I heard her spit into the sink. I pictured her with the toothbrush half hanging out of her mouth. She said, “I puked.”

“It wasn't that bad.”

“I have emetophobia, remember?”

“Emetophobia?”

“Fear of vomiting.”

I said, “I'm pretty sure it won't happen again. I think you vomited out everything that you put in.”

“It got all over you.”

“Oysters clean up easy. Come out.”

“You don't understand how awful this is for me.”

“Sure, I do. You're freaked out. You can be freaked out in there, alone, or you can be freaked out here, with me.”

A pause.

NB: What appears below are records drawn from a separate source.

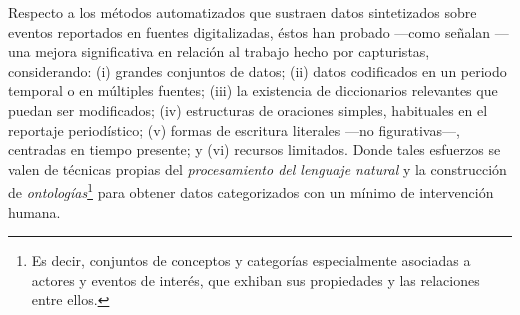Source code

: \documentclass[letterpaper, 11pt]{book}
\theoremstyle{definition}
\theoremstyle{remark}
\begin{document}
Respecto a los métodos automatizados que sustraen datos sintetizados sobre eventos reportados en fuentes digitalizadas, éstos han probado ---como señalan \citet{2013_Schrodt_automatedPolitical}--- una mejora significativa en relación al trabajo hecho por capturistas, considerando: 
(i) grandes conjuntos de datos; 
(ii) datos codificados en un periodo temporal o en múltiples fuentes; 
(iii) la existencia de diccionarios relevantes que puedan ser modificados; 
(iv) estructuras de oraciones simples, habituales en el reportaje periodístico; 
(v) formas de escritura literales ---no figurativas---, centradas en tiempo presente; 
y (vi) recursos limitados. 
Donde tales esfuerzos se valen de técnicas propias del \emph{procesamiento del lenguaje natural} y la construcción de \emph{ontologías}\footnote{
     Es decir, conjuntos de conceptos y categorías especialmente asociadas a actores y eventos de interés, que exhiban sus propiedades y las relaciones entre ellos. 
} para obtener datos categorizados con un mínimo de intervención humana. 
\end{document}

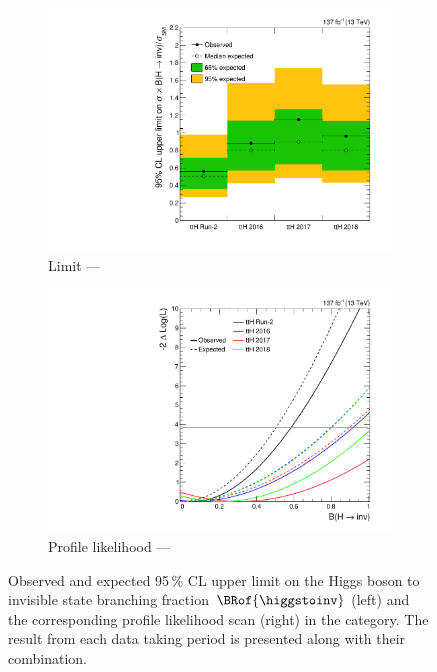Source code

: \begin{figure}[htbp]
    \centering
    \begin{subfigure}[t]{0.45\textwidth}
        \includegraphics[width=\textwidth]{figures/limits/ttH/limit_Run2_ttH.pdf}
        \caption{Limit --- \ttH}
    \end{subfigure}
    \hspace{0.05\textwidth}
    \begin{subfigure}[t]{0.45\textwidth}
        \includegraphics[width=\textwidth]{figures/likelihood_scan/profile_likelihood_scan_Run2_ttH.pdf}
        \caption{Profile likelihood --- \ttH}
    \end{subfigure}
    \caption[Observed and expected 95\,\% CL upper limit on the Higgs boson to invisible state branching fraction $\BRof{\higgstoinv}$ (left) and the corresponding profile likelihood scan (right) in the \ttH category]{Observed and expected 95\,\% CL upper limit on the Higgs boson to invisible state branching fraction $\BRof{\higgstoinv}$ (left) and the corresponding profile likelihood scan (right) in the \ttH category. The result from each data taking period is presented along with their combination.}
    \label{fig:htoinv_limit_ttH}
\end{figure}

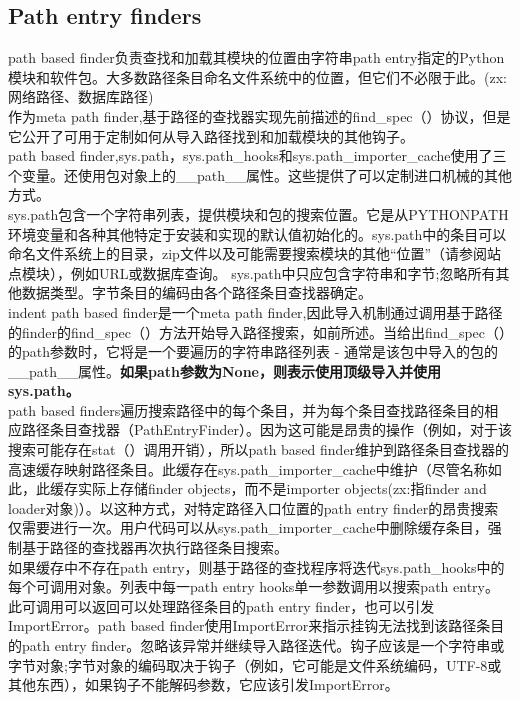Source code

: \documentclass[10pt,UTF8]{ctexart}
\begin{document}
\subsection{Path entry finders}
path based finder负责查找和加载其模块的位置由字符串path entry指定的Python模块和软件包。大多数路径条目命名文件系统中的位置，但它们不必限于此。(zx:网络路径、数据库路径)\\
\indent 作为meta path finder,基于路径的查找器实现先前描述的find_spec（）协议，但是它公开了可用于定制如何从导入路径找到和加载模块的其他钩子。\\
\indent path based finder,sys.path，sys.path_hooks和sys.path_importer_cache使用了三个变量。还使用包对象上的__path__属性。这些提供了可以定制进口机械的其他方式。\\
\indent sys.path包含一个字符串列表，提供模块和包的搜索位置。它是从PYTHONPATH环境变量和各种其他特定于安装和实现的默认值初始化的。sys.path中的条目可以命名文件系统上的目录，zip文件以及可能需要搜索模块的其他“位置”（请参阅​​站点模块），例如URL或数据库查询。 sys.path中只应包含字符串和字节;忽略所有其他数据类型。字节条目的编码由各个路径条目查找器确定。
\\indent path based finder是一个meta path finder,因此导入机制通过调用基于路径的finder的find_spec（）方法开始导入路径搜索，如前所述。当给出find_spec（）的path参数时，它将是一个要遍历的字符串路径列表 - 通常是该包中导入的包的__path__属性。\textbf{如果path参数为None，则表示使用顶级导入并使用sys.path。}\\
\indent path based finders遍历搜索路径中的每个条目，并为每个条目查找路径条目的相应路径条目查找器（PathEntryFinder）。因为这可能是昂贵的操作（例如，对于该搜索可能存在stat（）调用开销），所以path based finder维护到路径条目查找器的高速缓存映射路径条目。此缓存在sys.path_importer_cache中维护（尽管名称如此，此缓存实际上存储finder objects，而不是importer objects(zx:指finder and loader对象)）。以这种方式，对特定路径入口位置的path entry finder的昂贵搜索仅需要进行一次。用户代码可以从sys.path_importer_cache中删除缓存条目，强制基于路径的查找器再次执行路径条目搜索。\\
\indent 如果缓存中不存在path entry，则基于路径的查找程序将迭代sys.path_hooks中的每个可调用对象。列表中每一path entry hooks单一参数调用以搜索path entry。此可调用可以返回可以处理路径条目的path entry finder，也可以引发ImportError。path based finder使用ImportError来指示挂钩无法找到该路径条目的path entry finder。忽略该异常并继续导入路径迭代。钩子应该是一个字符串或字节对象;字节对象的编码取决于钩子（例如，它可能是文件系统编码，UTF-8或其他东西），如果钩子不能解码参数，它应该引发ImportError。\\
\end{document}
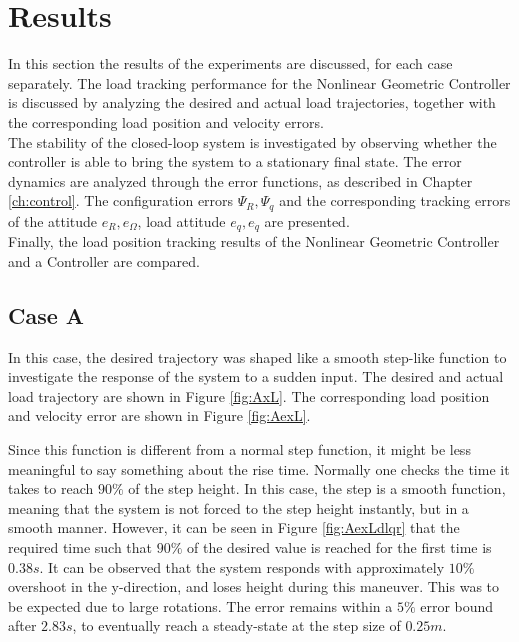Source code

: \newpage
\section{Results}\label{sec:exp.results}
In this section the results of the experiments are discussed, for each case separately. 
The load tracking performance for the Nonlinear Geometric Controller is discussed by analyzing the desired and actual load trajectories,   
together with the corresponding load position and velocity errors.\\
The stability of the closed-loop system is investigated by observing whether the controller is able to bring the system to a stationary final state.
The error dynamics are analyzed through the error functions, as described in Chapter \ref{ch:control}. 
The configuration errors $ \Psi_R, \Psi_q $
and the corresponding tracking errors of the  attitude $ e_R, e_\Omega $, load attitude $ e_q, e_{\dot{q}} $ are presented.\\
Finally, the load position tracking results of the Nonlinear Geometric Controller and a  Controller are compared.

\subsection*{Case A}
In this case, the desired trajectory was shaped like a smooth step-like function to investigate the response of the system to a sudden input.
The desired and actual load trajectory are shown in Figure \ref{fig:AxL}.
The corresponding load position and velocity error are shown in Figure \ref{fig:AexL}.

Since this function is different from a normal step function, it might be less meaningful to say something about the rise time. 
Normally one checks the time it takes to reach $ 90\% $ of the step height. 
In this case, the step is a smooth function, meaning that the system is not forced to the step height instantly, but in a smooth manner. 
However, it can be seen in Figure \ref{fig:AexLdlqr} that the required time such that $ 90 \% $ of the desired value is reached for the first time is 
$ 0.38 s $.
It can be observed that the system responds with approximately $ 10 \% $ overshoot in the y-direction, and loses height during this maneuver.
This was to be expected due to large  rotations. The error remains within a $ 5 \% $ error bound after 
$ 2.83 s $, 
to eventually reach a steady-state at the step size of $ 0.25 m $. 

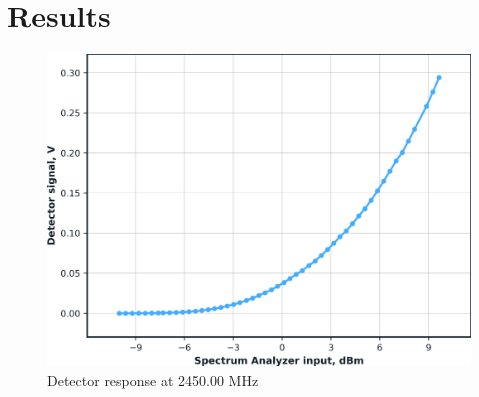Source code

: \documentclass
[12pt,a4paper]
{article}
\begin{document}
\newpage
\section{Results}


\begin{figure}[htbp]
\centering
\includegraphics[width=1.0\textwidth]{measurement_data.png}
\caption{Detector response at 2450.00 MHz}
\label{Figure}
\end{figure}
\end{document}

Then, “Well.”

“Good.”

“Give me a minute.”

The shower turned on. The minute turned into half an hour. I turned on the TV.
The Jeffery Towner Show
was on. All his guests were lousy.

When she finally came out, she was wearing a robe, a real thick, soft-looking number.

I said, “Feel better?”

She said, “Nobody takes emetophobia seriously.”

“You're speaking to someone who doesn't have a sense of smell. Talk about not being taken seriously.”

She sat down next to me on the couch and said, “Maybe I went too fast.”

“You were in there for close to an hour.”

“Not the bathroom. The food. The eating.”

“That. Yeah, too fast.” I took a chance, tried to be cute. “You're just out of practice. Judging by what landed on my head, it appears that you've forgotten how to chew.”

Her cheeks bulged. She put her hand over her mouth. I jumped up from the couch.